German health authorities recently detected banned chemicals in Chilean farmed salmon, Ecoceanos News reported last week.
Germany’s Federal Office for Consumer Protection and Food Safety, or BVL, recently tested 42 samples of Chilean-raised farmed salmon. In two of those samples, BVL officials found traces of crystal violet, an anti-fungal chemical believed to have potentially carcinogenic properties. Crystal violet is not allowed in food exported to the European Union. BVL investigators also found traces of abamectina, an anti-parasite drug that is also banned in Germany.
News of the substance violation comes at a particularly difficult time for the Chilean farmed salmon industry, which is in the midst of a major slowdown due in large part to an ongoing outbreak of Infectious Salmon Anemia (ISA). A highly contagious virus, ISA can be lethal to salmon but does not affect humans or other fish.
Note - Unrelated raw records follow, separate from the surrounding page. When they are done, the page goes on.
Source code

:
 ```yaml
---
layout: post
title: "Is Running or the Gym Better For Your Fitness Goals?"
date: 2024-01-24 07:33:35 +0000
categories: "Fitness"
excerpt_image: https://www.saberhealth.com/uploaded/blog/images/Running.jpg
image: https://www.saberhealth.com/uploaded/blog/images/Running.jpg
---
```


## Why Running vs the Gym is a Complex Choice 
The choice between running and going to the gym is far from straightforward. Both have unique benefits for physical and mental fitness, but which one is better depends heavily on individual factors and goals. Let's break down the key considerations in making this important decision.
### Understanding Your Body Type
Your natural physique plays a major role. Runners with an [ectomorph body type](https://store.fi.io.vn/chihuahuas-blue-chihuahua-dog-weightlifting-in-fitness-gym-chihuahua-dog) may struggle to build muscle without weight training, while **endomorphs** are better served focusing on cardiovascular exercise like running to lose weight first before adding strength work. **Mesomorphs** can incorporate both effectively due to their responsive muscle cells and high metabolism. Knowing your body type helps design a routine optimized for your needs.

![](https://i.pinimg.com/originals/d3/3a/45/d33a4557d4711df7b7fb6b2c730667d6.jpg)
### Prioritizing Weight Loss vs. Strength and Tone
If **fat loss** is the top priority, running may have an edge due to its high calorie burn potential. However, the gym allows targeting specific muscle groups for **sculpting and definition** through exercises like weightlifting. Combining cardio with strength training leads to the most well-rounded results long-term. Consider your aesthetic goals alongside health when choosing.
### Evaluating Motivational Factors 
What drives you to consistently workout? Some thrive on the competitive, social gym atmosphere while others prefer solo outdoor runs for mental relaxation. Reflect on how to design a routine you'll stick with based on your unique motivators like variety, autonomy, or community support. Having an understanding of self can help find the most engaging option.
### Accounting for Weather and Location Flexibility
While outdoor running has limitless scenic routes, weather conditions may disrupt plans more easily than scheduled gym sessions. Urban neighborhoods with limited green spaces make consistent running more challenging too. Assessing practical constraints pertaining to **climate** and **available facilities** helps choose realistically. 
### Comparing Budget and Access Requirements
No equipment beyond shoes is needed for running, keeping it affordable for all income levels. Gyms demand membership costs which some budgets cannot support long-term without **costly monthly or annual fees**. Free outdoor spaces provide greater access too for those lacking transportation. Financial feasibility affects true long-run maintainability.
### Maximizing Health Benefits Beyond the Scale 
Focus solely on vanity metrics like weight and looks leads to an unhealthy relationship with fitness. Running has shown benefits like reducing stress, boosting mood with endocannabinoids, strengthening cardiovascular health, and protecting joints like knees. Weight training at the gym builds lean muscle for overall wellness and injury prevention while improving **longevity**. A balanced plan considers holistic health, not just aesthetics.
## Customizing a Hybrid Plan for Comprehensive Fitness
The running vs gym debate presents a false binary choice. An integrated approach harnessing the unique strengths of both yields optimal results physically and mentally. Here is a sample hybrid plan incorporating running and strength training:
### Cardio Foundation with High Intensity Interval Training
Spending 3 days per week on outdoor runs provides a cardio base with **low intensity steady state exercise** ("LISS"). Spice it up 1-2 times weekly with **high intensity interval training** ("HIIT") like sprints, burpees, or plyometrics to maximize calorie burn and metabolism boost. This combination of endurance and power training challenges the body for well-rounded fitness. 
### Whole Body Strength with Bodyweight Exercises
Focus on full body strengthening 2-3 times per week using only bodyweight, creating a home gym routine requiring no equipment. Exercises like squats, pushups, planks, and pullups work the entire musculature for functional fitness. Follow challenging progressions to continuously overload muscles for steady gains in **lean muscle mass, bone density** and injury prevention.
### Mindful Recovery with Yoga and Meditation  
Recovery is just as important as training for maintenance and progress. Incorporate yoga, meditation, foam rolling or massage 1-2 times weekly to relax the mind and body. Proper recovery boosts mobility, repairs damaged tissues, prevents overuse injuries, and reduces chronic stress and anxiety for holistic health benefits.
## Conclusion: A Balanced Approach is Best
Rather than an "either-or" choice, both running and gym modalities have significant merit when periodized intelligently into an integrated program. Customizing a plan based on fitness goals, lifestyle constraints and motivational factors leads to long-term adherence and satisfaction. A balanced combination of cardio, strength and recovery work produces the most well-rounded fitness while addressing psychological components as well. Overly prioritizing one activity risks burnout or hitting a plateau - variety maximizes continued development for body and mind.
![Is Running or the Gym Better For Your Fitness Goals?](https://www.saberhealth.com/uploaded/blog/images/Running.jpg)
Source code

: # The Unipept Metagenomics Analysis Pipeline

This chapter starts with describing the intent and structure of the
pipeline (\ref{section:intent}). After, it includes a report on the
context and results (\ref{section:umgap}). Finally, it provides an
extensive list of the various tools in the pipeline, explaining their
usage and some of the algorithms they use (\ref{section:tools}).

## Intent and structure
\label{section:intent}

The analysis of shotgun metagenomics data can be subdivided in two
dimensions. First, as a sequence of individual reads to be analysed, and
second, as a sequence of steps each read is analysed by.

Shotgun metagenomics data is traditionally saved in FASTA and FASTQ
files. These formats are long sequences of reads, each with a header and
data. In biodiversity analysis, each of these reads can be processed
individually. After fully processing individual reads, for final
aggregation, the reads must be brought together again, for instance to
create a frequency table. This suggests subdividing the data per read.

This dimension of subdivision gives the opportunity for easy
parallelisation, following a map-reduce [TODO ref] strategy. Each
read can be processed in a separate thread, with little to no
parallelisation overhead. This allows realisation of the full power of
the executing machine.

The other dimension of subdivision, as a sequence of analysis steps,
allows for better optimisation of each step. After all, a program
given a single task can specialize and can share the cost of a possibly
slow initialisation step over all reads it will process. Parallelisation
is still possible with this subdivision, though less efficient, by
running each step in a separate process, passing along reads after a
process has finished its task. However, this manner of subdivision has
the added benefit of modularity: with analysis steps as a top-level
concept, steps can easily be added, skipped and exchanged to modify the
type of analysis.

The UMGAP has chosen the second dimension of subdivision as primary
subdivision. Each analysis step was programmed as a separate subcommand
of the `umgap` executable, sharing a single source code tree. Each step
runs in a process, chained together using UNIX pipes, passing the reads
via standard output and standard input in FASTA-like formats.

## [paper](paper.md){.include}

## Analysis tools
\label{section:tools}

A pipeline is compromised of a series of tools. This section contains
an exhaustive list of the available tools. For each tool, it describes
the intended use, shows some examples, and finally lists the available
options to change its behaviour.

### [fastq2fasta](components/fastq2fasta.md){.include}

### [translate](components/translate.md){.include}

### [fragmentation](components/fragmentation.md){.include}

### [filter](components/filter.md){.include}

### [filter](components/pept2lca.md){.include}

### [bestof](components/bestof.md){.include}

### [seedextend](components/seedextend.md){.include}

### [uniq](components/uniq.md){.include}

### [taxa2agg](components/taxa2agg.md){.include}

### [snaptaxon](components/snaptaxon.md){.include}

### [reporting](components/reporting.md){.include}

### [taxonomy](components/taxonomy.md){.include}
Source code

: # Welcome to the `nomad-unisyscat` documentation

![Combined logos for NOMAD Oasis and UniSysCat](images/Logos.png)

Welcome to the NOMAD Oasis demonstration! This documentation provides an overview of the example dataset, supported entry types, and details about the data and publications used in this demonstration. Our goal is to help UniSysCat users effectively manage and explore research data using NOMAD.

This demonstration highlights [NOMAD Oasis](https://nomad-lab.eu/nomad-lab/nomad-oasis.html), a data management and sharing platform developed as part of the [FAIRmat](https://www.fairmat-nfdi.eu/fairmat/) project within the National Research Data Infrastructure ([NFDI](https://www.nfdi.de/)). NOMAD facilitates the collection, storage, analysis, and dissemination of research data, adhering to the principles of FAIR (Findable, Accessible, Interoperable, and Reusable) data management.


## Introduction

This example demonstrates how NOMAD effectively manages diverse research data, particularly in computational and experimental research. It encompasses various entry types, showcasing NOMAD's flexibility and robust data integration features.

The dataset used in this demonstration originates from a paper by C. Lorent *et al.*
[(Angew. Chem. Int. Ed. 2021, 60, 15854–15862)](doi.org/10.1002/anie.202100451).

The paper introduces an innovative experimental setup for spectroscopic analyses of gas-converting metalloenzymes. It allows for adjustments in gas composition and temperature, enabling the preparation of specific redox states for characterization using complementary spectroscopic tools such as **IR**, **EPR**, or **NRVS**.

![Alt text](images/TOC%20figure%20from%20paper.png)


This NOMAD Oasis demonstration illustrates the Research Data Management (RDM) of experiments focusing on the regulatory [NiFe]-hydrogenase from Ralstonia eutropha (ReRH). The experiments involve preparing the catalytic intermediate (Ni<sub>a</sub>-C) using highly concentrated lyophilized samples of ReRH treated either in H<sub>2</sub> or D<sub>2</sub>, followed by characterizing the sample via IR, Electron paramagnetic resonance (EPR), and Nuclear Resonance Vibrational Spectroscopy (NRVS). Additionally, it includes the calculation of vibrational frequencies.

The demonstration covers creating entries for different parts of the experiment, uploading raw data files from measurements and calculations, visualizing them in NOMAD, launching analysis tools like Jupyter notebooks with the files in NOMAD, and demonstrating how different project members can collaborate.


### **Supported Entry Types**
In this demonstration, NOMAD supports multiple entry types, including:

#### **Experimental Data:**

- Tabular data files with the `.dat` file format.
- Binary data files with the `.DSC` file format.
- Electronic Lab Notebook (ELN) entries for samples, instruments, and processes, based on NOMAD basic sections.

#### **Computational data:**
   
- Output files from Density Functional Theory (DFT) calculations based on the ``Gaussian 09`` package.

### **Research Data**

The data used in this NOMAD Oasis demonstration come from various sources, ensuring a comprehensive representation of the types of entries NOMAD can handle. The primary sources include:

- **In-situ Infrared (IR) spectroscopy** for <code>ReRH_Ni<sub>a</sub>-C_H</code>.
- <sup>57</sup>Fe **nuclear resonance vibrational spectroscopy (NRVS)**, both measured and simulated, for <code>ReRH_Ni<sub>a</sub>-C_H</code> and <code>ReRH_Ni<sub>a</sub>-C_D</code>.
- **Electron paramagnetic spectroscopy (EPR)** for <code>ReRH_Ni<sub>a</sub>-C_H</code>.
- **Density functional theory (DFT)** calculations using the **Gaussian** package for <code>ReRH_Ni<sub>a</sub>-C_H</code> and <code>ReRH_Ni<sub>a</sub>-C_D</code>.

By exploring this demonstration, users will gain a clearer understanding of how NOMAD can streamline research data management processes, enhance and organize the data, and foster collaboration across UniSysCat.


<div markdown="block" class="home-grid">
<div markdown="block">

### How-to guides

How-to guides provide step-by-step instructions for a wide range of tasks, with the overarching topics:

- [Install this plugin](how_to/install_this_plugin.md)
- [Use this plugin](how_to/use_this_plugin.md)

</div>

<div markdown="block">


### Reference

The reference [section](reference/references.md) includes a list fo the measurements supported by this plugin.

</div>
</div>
The disease was first detected in Chilean waters in mid 2007. Since then it has spread throughout the crowded waters of Region X as well as into Region XI, affecting more than 100 fish farms. Chile’s ISA woes have led to major job cuts. SalmonChile, the industry’s private producers association, acknowledges that some 2,000 workers have been laid off. Union leaders insist twice that many jobs have been lost.
This is not the first time Chilean salmon has failed foreign inspections. Last year, Chilean salmon tested in Taiwan came up positive for malachite green, an anti-fungal drug that’s banned in many countries and was outlawed in Chile in 2005. Six months earlier Chilean salmon producers ran into trouble when health officials in Great Britain found a shipment of Chilean salmon to contain crystal violet. And on several occasions between 2003 and 2004, Dutch authorities complained about the presence in Chilean salmon of malachite green, which at the time was banned in Western Europe but was not yet prohibited in Chile.
The BVL findings have prompted calls by Chilean-based NGOs for more transparency over chemical use in the US$2.2 billion industry. “Once again salmon products coming from Chile are being scrutinized by consumers and by European commercial chains,” said Juan Carlos Cárdenas, who heads Ecoceanos. “This shows just how weak the system is for controlling the indiscriminate and/or illegal use of chemicals in food production.”
Ecoceanos and other groups claim that Chilean fish farmers use as much as 300 times more antibiotics than their Norwegian counterparts. Together, Chile and Norway produce approximately 80 percent of the world’s farmed salmon.